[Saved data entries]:
--------------------------------
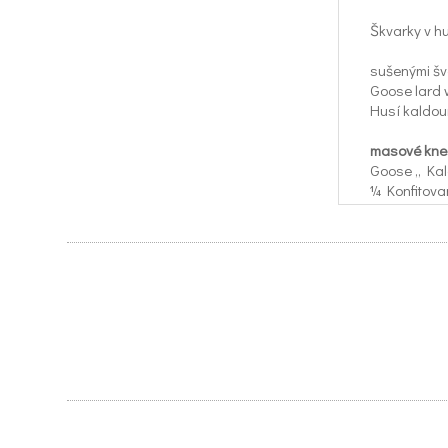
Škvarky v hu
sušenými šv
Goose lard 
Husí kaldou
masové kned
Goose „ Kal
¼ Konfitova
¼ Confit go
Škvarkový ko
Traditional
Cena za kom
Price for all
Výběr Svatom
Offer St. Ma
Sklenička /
--------------------------------
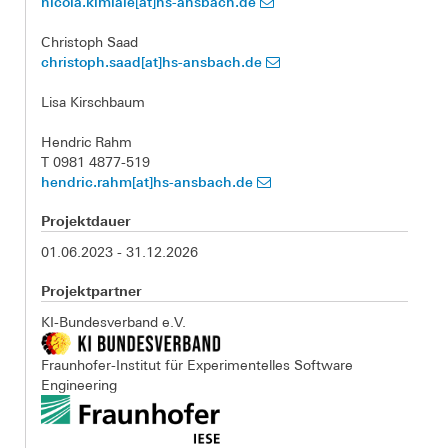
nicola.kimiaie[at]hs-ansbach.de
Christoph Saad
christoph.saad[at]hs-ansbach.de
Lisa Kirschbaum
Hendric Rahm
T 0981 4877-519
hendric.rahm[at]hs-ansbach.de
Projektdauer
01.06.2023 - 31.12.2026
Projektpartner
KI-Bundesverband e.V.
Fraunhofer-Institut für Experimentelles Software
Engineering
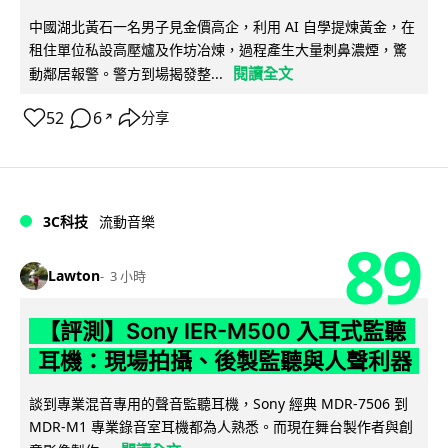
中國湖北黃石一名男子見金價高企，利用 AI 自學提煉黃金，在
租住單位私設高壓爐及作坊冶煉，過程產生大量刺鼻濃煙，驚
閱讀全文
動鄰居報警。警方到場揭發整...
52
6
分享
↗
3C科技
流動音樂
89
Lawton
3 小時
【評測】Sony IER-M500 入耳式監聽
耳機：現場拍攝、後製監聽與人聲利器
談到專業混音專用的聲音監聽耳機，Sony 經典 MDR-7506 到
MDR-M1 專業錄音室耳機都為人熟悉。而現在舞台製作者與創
--------------------------------
[Work task]: Begin at the line that has "¼ Konfitova" in the entries above; stop after the line that has "Sklenička /". Transcribe exactly those lines and no others.

[Answer area]:
¼ Konfitova
¼ Confit go
Škvarkový ko
Traditional
Cena za kom
Price for all
Výběr Svatom
Offer St. Ma
Sklenička /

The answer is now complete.